**Collected data entries**
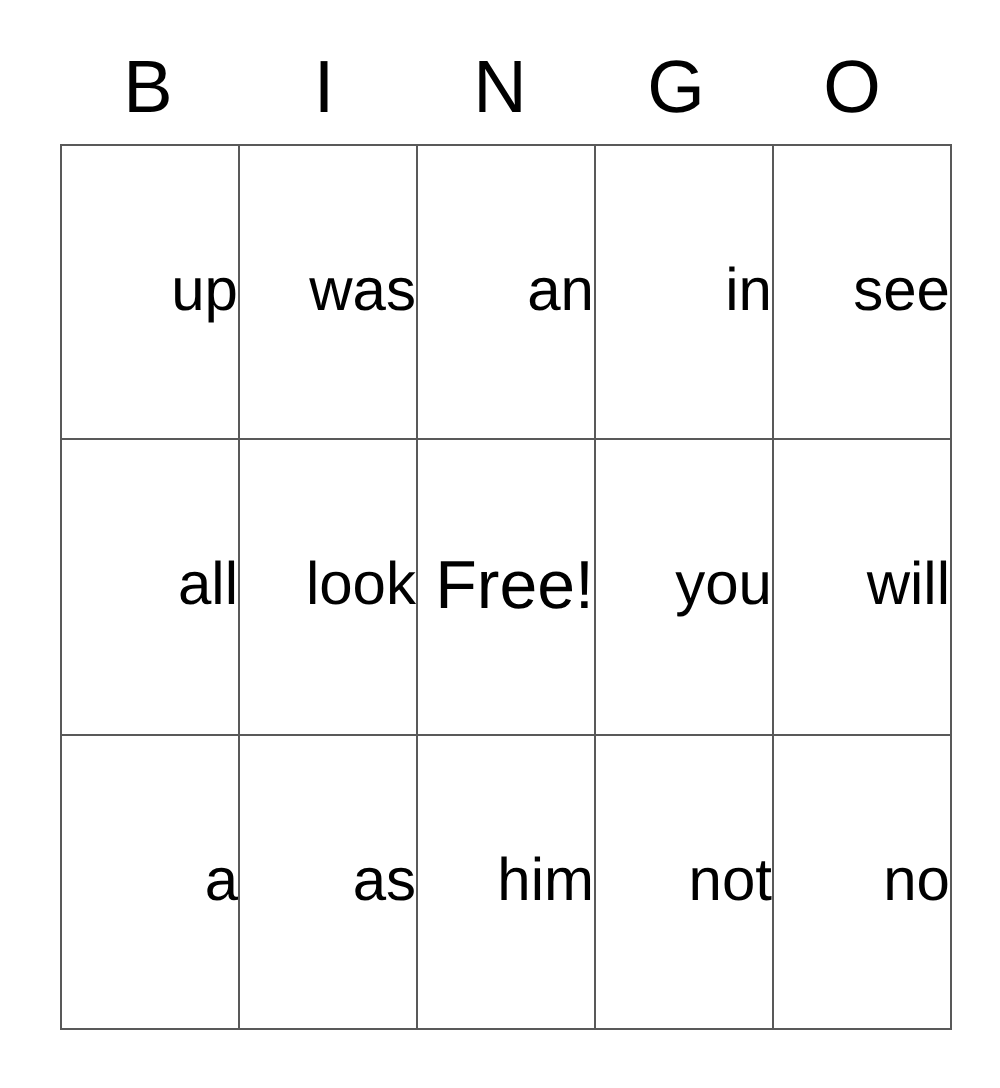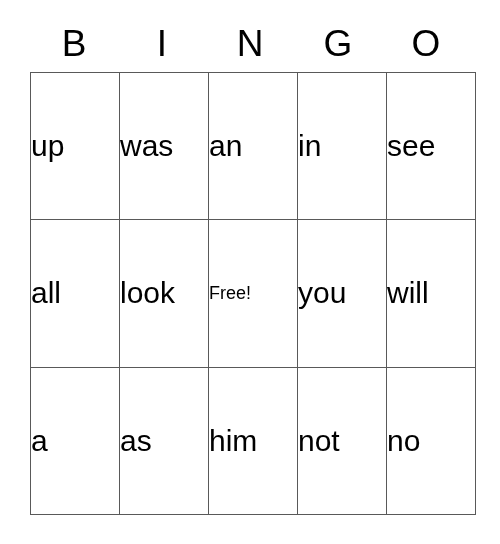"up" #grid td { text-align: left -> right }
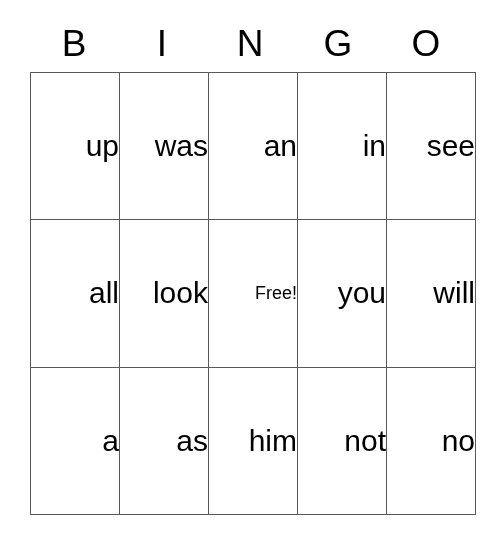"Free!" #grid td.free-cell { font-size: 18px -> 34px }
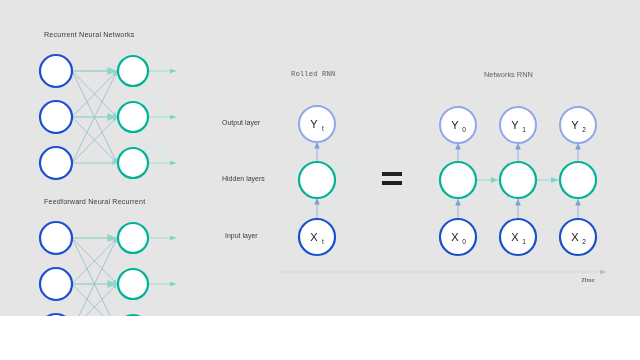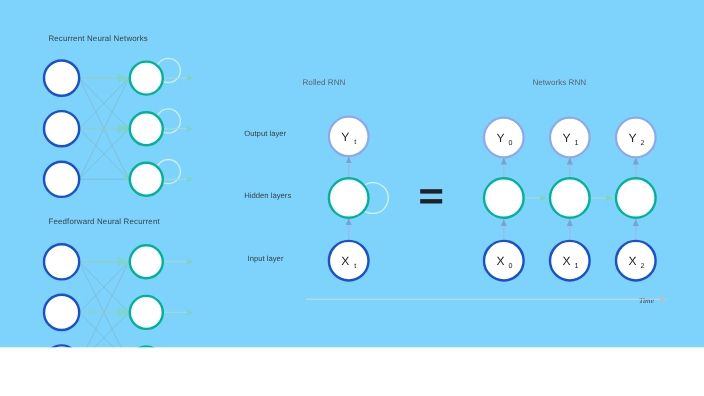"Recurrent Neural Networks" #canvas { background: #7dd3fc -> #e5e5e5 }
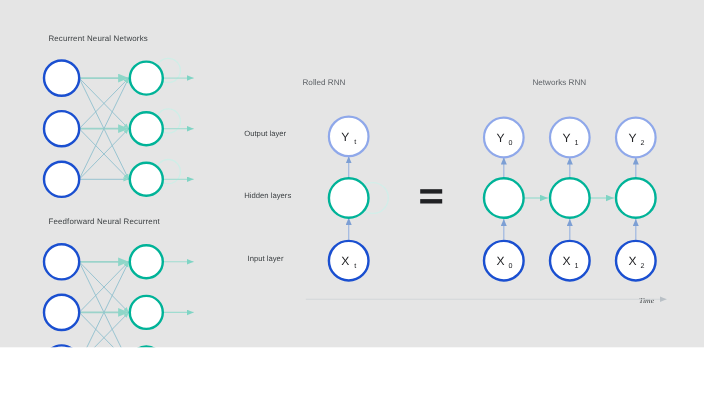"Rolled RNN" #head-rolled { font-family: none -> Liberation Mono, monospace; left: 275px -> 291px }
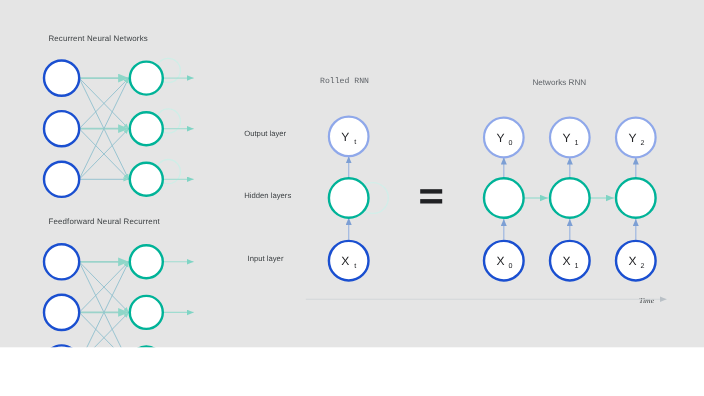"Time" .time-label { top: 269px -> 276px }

**ASSIGNED TASK**
Repeat the lines exactly, starting with the line that contains "font-size: 18px ->" and ending with the last line of the entries. Keep both of those lines but no pictures.

**SOLUTION TO THE EXERCISE**
"Free!" #grid td.free-cell { font-size: 18px -> 34px }
"Recurrent Neural Networks" #canvas { background: #7dd3fc -> #e5e5e5 }
"Rolled RNN" #head-rolled { font-family: none -> Liberation Mono, monospace; left: 275px -> 291px }
"Time" .time-label { top: 269px -> 276px }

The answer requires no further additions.